Meet the CIPHER grantees
Degu Jerene Dare
||Addis Ababa University, Ethiopia
||Addis Ababa University
||Andrea Ruff, Johns Hopkins University, Bloomberg School of Public Health
Degu Jerene Dare is a medical doctor with a PhD in international public health and with a focus on HIV treatment in resource-limited settings. He established one of the earliest HIV treatment centres in Ethiopia.
More information on Degu | Email
“The CIPHER funding has had positive impact on my future research and career development … This project has contributed to stimulating global and local interest in adolescent HIV research.”

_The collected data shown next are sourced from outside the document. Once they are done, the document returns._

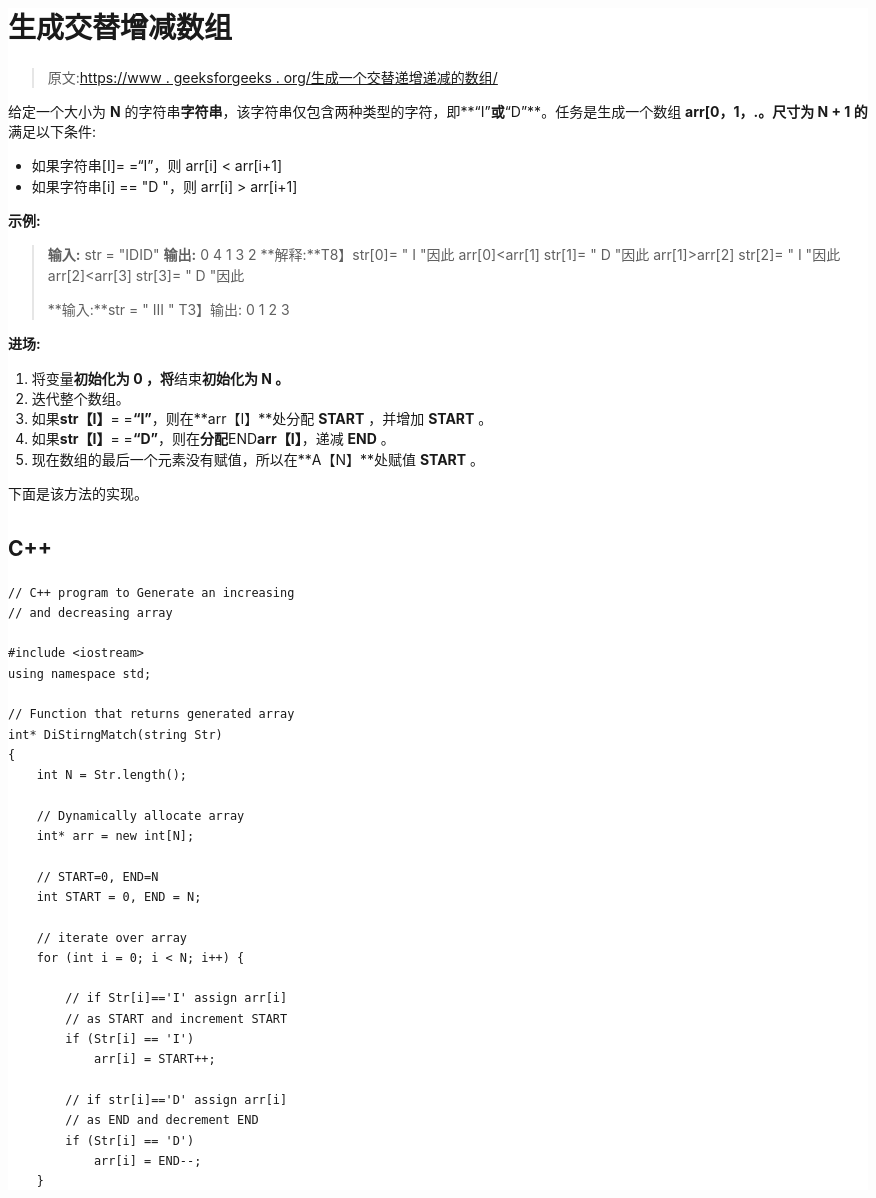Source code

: # 生成交替增减数组

> 原文:[https://www . geeksforgeeks . org/生成一个交替递增递减的数组/](https://www.geeksforgeeks.org/generate-an-alternate-increasing-and-decreasing-array/)

给定一个大小为 **N** 的字符串**字符串**，该字符串仅包含两种类型的字符，即**“I”**或**“D”**。任务是生成一个数组 **arr[0，1，.。尺寸为 **N + 1** 的**满足以下条件:

*   如果字符串[I]= =“I”，则 arr[i] < arr[i+1]
*   如果字符串[i] == "D "，则 arr[i] > arr[i+1]

**示例:**

> **输入:** str = "IDID"
> **输出:** 0 4 1 3 2
> **解释:**T8】str[0]= " I "因此 arr[0]<arr[1]
> str[1]= " D "因此 arr[1]>arr[2]
> str[2]= " I "因此 arr[2]<arr[3]
> str[3]= " D "因此
> 
> **输入:**str = " III "
> T3】输出: 0 1 2 3

**进场:**

1.  将变量**初始化为 **0** ，将**结束**初始化为 **N** 。**
2.  迭代整个数组。
3.  如果**str【I】**= =**“I”**，则在**arr【I】**处分配 **START** ，并增加 **START** 。
4.  如果**str【I】**= =**“D”**，则在**分配**END**arr【I】**，递减 **END** 。
5.  现在数组的最后一个元素没有赋值，所以在**A【N】**处赋值 **START** 。

下面是该方法的实现。

## C++

```
// C++ program to Generate an increasing
// and decreasing array

#include <iostream>
using namespace std;

// Function that returns generated array
int* DiStirngMatch(string Str)
{
    int N = Str.length();

    // Dynamically allocate array
    int* arr = new int[N];

    // START=0, END=N
    int START = 0, END = N;

    // iterate over array
    for (int i = 0; i < N; i++) {

        // if Str[i]=='I' assign arr[i]
        // as START and increment START
        if (Str[i] == 'I')
            arr[i] = START++;

        // if str[i]=='D' assign arr[i]
        // as END and decrement END
        if (Str[i] == 'D')
            arr[i] = END--;
    }
```
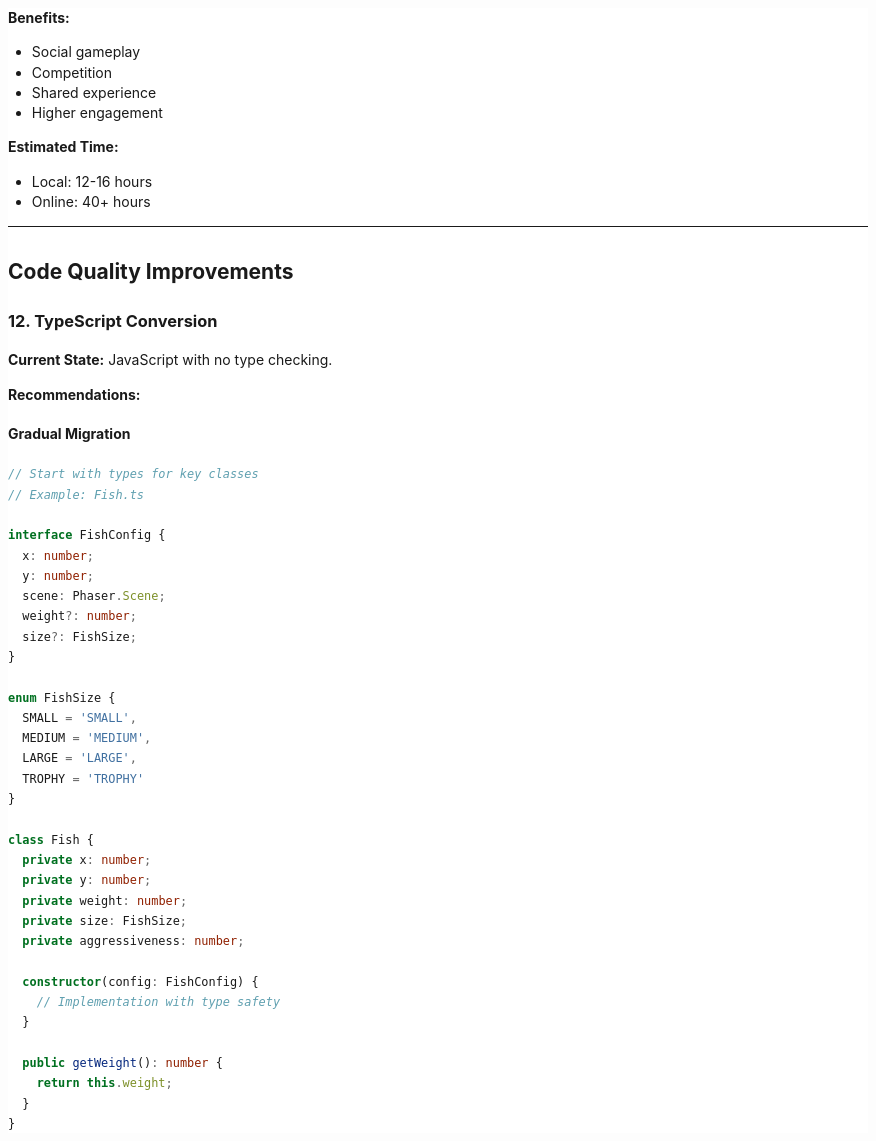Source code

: **Benefits:**
- Social gameplay
- Competition
- Shared experience
- Higher engagement

**Estimated Time:**
- Local: 12-16 hours
- Online: 40+ hours

---

## Code Quality Improvements

### 12. TypeScript Conversion

**Current State:** JavaScript with no type checking.

**Recommendations:**

#### Gradual Migration
```typescript
// Start with types for key classes
// Example: Fish.ts

interface FishConfig {
  x: number;
  y: number;
  scene: Phaser.Scene;
  weight?: number;
  size?: FishSize;
}

enum FishSize {
  SMALL = 'SMALL',
  MEDIUM = 'MEDIUM',
  LARGE = 'LARGE',
  TROPHY = 'TROPHY'
}

class Fish {
  private x: number;
  private y: number;
  private weight: number;
  private size: FishSize;
  private aggressiveness: number;

  constructor(config: FishConfig) {
    // Implementation with type safety
  }

  public getWeight(): number {
    return this.weight;
  }
}
```
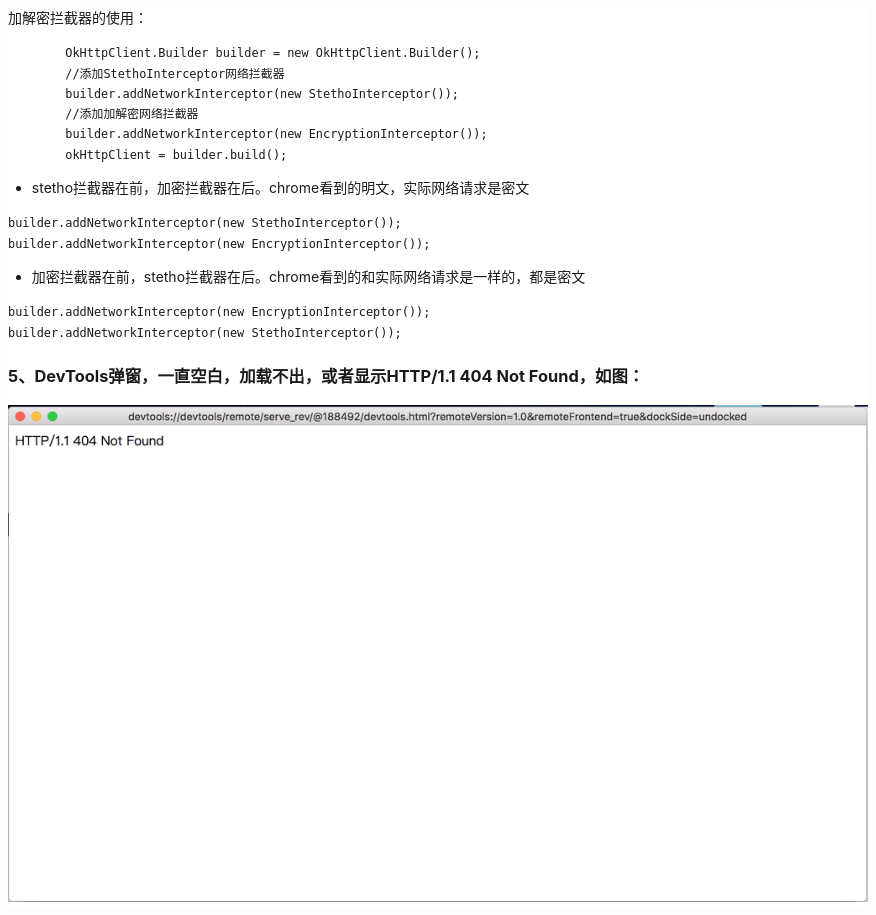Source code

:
 ```
```


加解密拦截器的使用：

```
        OkHttpClient.Builder builder = new OkHttpClient.Builder();
        //添加StethoInterceptor网络拦截器
        builder.addNetworkInterceptor(new StethoInterceptor());
        //添加加解密网络拦截器
        builder.addNetworkInterceptor(new EncryptionInterceptor());
        okHttpClient = builder.build();
```

* stetho拦截器在前，加密拦截器在后。chrome看到的明文，实际网络请求是密文

```
builder.addNetworkInterceptor(new StethoInterceptor());
builder.addNetworkInterceptor(new EncryptionInterceptor());
```

* 加密拦截器在前，stetho拦截器在后。chrome看到的和实际网络请求是一样的，都是密文

```
builder.addNetworkInterceptor(new EncryptionInterceptor());
builder.addNetworkInterceptor(new StethoInterceptor());
```


### 5、DevTools弹窗，一直空白，加载不出，或者显示HTTP/1.1 404 Not Found，如图：

![stetho_problem_1](res1/stetho_problem_1.png)
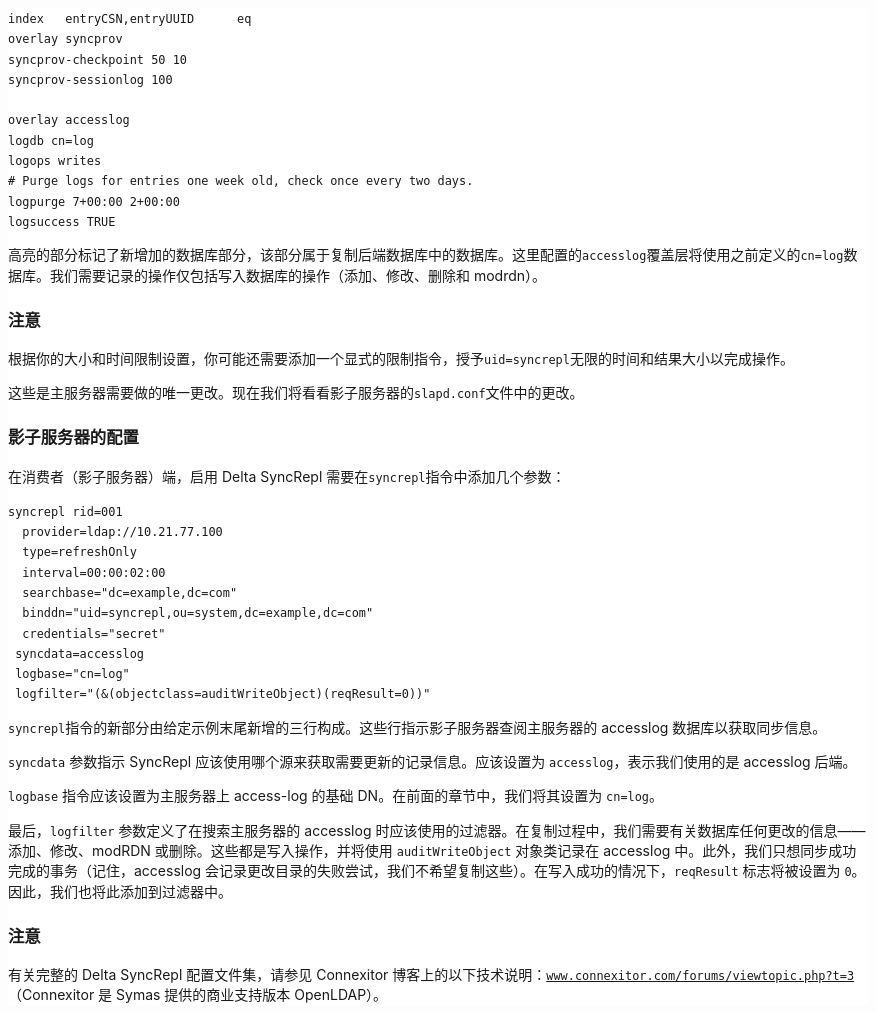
 ```
index   entryCSN,entryUUID      eq
overlay syncprov
syncprov-checkpoint 50 10
syncprov-sessionlog 100

overlay accesslog
logdb cn=log
logops writes
# Purge logs for entries one week old, check once every two days.
logpurge 7+00:00 2+00:00
logsuccess TRUE

```

高亮的部分标记了新增加的数据库部分，该部分属于复制后端数据库中的数据库。这里配置的`accesslog`覆盖层将使用之前定义的`cn=log`数据库。我们需要记录的操作仅包括写入数据库的操作（添加、修改、删除和 modrdn）。

### 注意

根据你的大小和时间限制设置，你可能还需要添加一个显式的限制指令，授予`uid=syncrepl`无限的时间和结果大小以完成操作。

这些是主服务器需要做的唯一更改。现在我们将看看影子服务器的`slapd.conf`文件中的更改。

### 影子服务器的配置

在消费者（影子服务器）端，启用 Delta SyncRepl 需要在`syncrepl`指令中添加几个参数：

```
syncrepl rid=001
  provider=ldap://10.21.77.100
  type=refreshOnly
  interval=00:00:02:00
  searchbase="dc=example,dc=com"
  binddn="uid=syncrepl,ou=system,dc=example,dc=com"
  credentials="secret"
 syncdata=accesslog
 logbase="cn=log"
 logfilter="(&(objectclass=auditWriteObject)(reqResult=0))"

```

`syncrepl`指令的新部分由给定示例末尾新增的三行构成。这些行指示影子服务器查阅主服务器的 accesslog 数据库以获取同步信息。

`syncdata` 参数指示 SyncRepl 应该使用哪个源来获取需要更新的记录信息。应该设置为 `accesslog`，表示我们使用的是 accesslog 后端。

`logbase` 指令应该设置为主服务器上 access-log 的基础 DN。在前面的章节中，我们将其设置为 `cn=log`。

最后，`logfilter` 参数定义了在搜索主服务器的 accesslog 时应该使用的过滤器。在复制过程中，我们需要有关数据库任何更改的信息——添加、修改、modRDN 或删除。这些都是写入操作，并将使用 `auditWriteObject` 对象类记录在 accesslog 中。此外，我们只想同步成功完成的事务（记住，accesslog 会记录更改目录的失败尝试，我们不希望复制这些）。在写入成功的情况下，`reqResult` 标志将被设置为 `0`。因此，我们也将此添加到过滤器中。

### 注意

有关完整的 Delta SyncRepl 配置文件集，请参见 Connexitor 博客上的以下技术说明：[`www.connexitor.com/forums/viewtopic.php?t=3`](http://www.connexitor.com/forums/viewtopic.php?t=3)（Connexitor 是 Symas 提供的商业支持版本 OpenLDAP）。
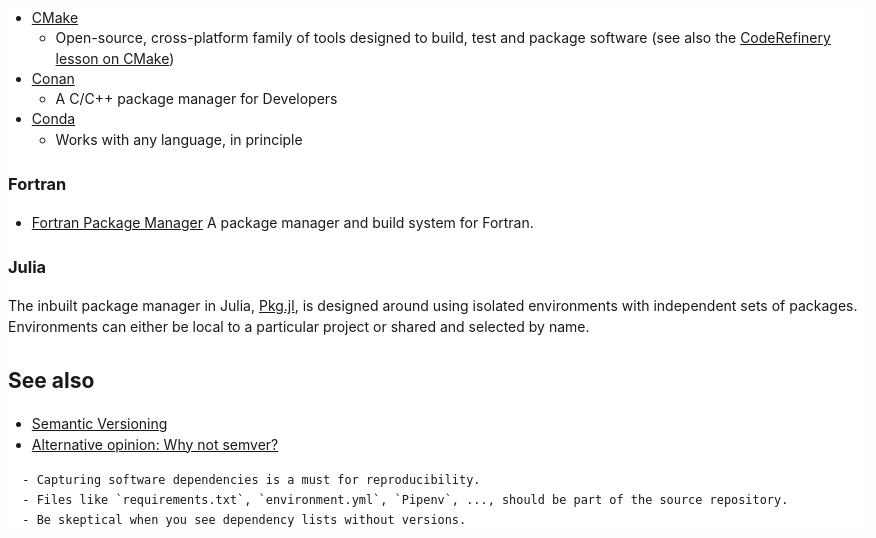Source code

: - [CMake](https://cmake.org/)
  - Open-source, cross-platform family of tools designed to build,
	test and package software (see also the [CodeRefinery lesson on
	CMake](https://coderefinery.github.io/cmake/))
- [Conan](https://conan.io/)
  - A C/C++ package manager for Developers
- [Conda](https://docs.conda.io/en/latest/)
  - Works with any language, in principle

### Fortran

- [Fortran Package Manager](https://github.com/fortran-lang/fpm) A package manager and build system for Fortran.

### Julia

The inbuilt package manager in Julia,
[Pkg.jl](https://pkgdocs.julialang.org/v1/), is designed around using
isolated environments with independent sets of packages. Environments
can either be local to a particular project or shared and selected by
name.

## See also

- [Semantic Versioning](https://semver.org/)
- [Alternative opinion: Why not semver?](http://faq.sealedabstract.com/why_not_semver/)


```{keypoints}
  - Capturing software dependencies is a must for reproducibility.
  - Files like `requirements.txt`, `environment.yml`, `Pipenv`, ..., should be part of the source repository.
  - Be skeptical when you see dependency lists without versions.
```
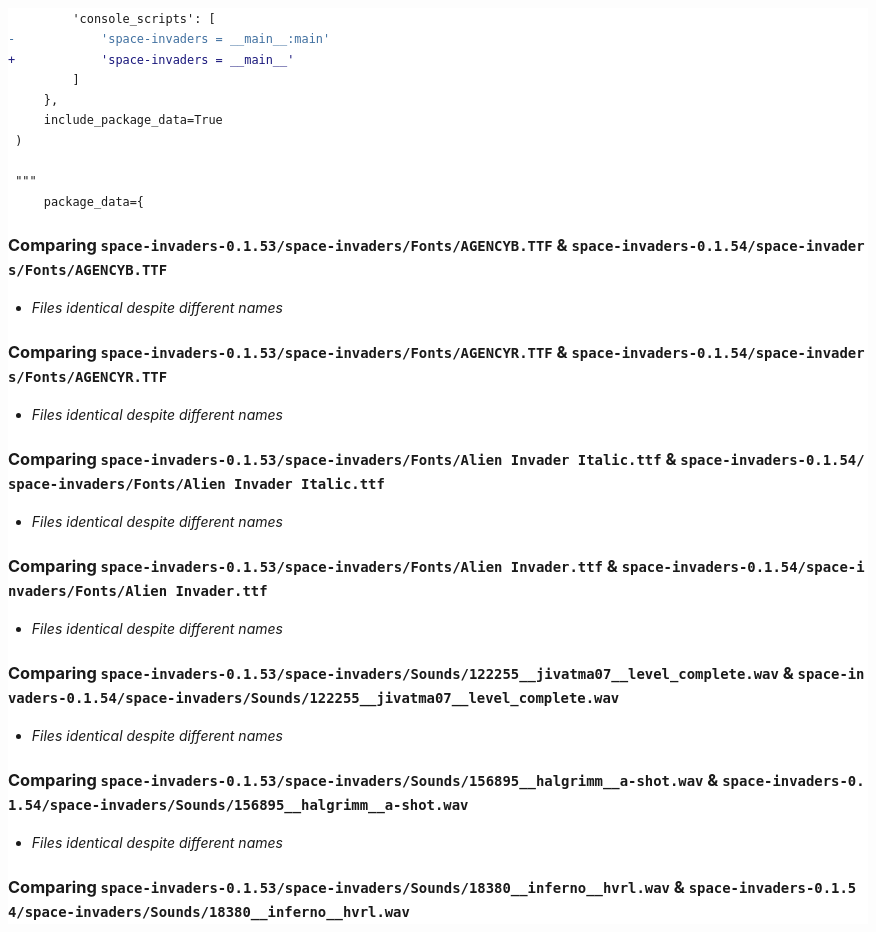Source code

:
 ```diff
         'console_scripts': [
-            'space-invaders = __main__:main'
+            'space-invaders = __main__'
         ]
     },
     include_package_data=True
 )
 
 """
     package_data={
```

### Comparing `space-invaders-0.1.53/space-invaders/Fonts/AGENCYB.TTF` & `space-invaders-0.1.54/space-invaders/Fonts/AGENCYB.TTF`

 * *Files identical despite different names*

### Comparing `space-invaders-0.1.53/space-invaders/Fonts/AGENCYR.TTF` & `space-invaders-0.1.54/space-invaders/Fonts/AGENCYR.TTF`

 * *Files identical despite different names*

### Comparing `space-invaders-0.1.53/space-invaders/Fonts/Alien Invader Italic.ttf` & `space-invaders-0.1.54/space-invaders/Fonts/Alien Invader Italic.ttf`

 * *Files identical despite different names*

### Comparing `space-invaders-0.1.53/space-invaders/Fonts/Alien Invader.ttf` & `space-invaders-0.1.54/space-invaders/Fonts/Alien Invader.ttf`

 * *Files identical despite different names*

### Comparing `space-invaders-0.1.53/space-invaders/Sounds/122255__jivatma07__level_complete.wav` & `space-invaders-0.1.54/space-invaders/Sounds/122255__jivatma07__level_complete.wav`

 * *Files identical despite different names*

### Comparing `space-invaders-0.1.53/space-invaders/Sounds/156895__halgrimm__a-shot.wav` & `space-invaders-0.1.54/space-invaders/Sounds/156895__halgrimm__a-shot.wav`

 * *Files identical despite different names*

### Comparing `space-invaders-0.1.53/space-invaders/Sounds/18380__inferno__hvrl.wav` & `space-invaders-0.1.54/space-invaders/Sounds/18380__inferno__hvrl.wav`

Research project: Antiretroviral treatment outcomes among adolescents living with HIV in Ethiopia
Adolescents living with HIV in resource-limited settings make up a significant proportion of people living with HIV globally. Many adolescents acquire HIV sexually, and with improved availability of effective treatment, a considerable number of children living with perinatally acquired HIV also grow to adolescence. However, little is known about clinical outcomes for these adolescents.
Some studies have found poorer adherence, higher virological failure and higher loss to follow-up rates in adolescents than in adults while others found no significant differences in outcome.
The CIPHER project
The overall aim of Dr Dare’s CIPHER research was to understand factors affecting clinical outcomes among adolescents living with HIV attending public health HIV treatment centres in Ethiopia. The intentions were to:
- Better delineate clinical outcomes of adolescents living with HIV
- Identify factors associated with differing outcomes within the adolescent age group, and between adolescents and other age groups
- Assess the perceptions and suggestions of adolescents living with HIV, their guardians and providers about the types of interventions needed to improve outcomes among adolescents living with HIV.
It took the form of a multicentre cohort study in 10 public hospitals, augmented with qualitative interviews and group discussions. The study built on an existing routine cohort follow up and electronic register database system supported by the Johns Hopkins University through PEPFAR funding.
This study has generated an evidence base to help design adolescent-specific clinical interventions, and has helped build HIV clinical research capacity in participating institutions in Ethiopia. The project supported the work of three Masters students and facilitated collaborations with a paediatric HIV research-focused PhD project with Lund University, Sweden, contributing to institutional capacity development and building a critical mass of HIV researchers focused on adolescents.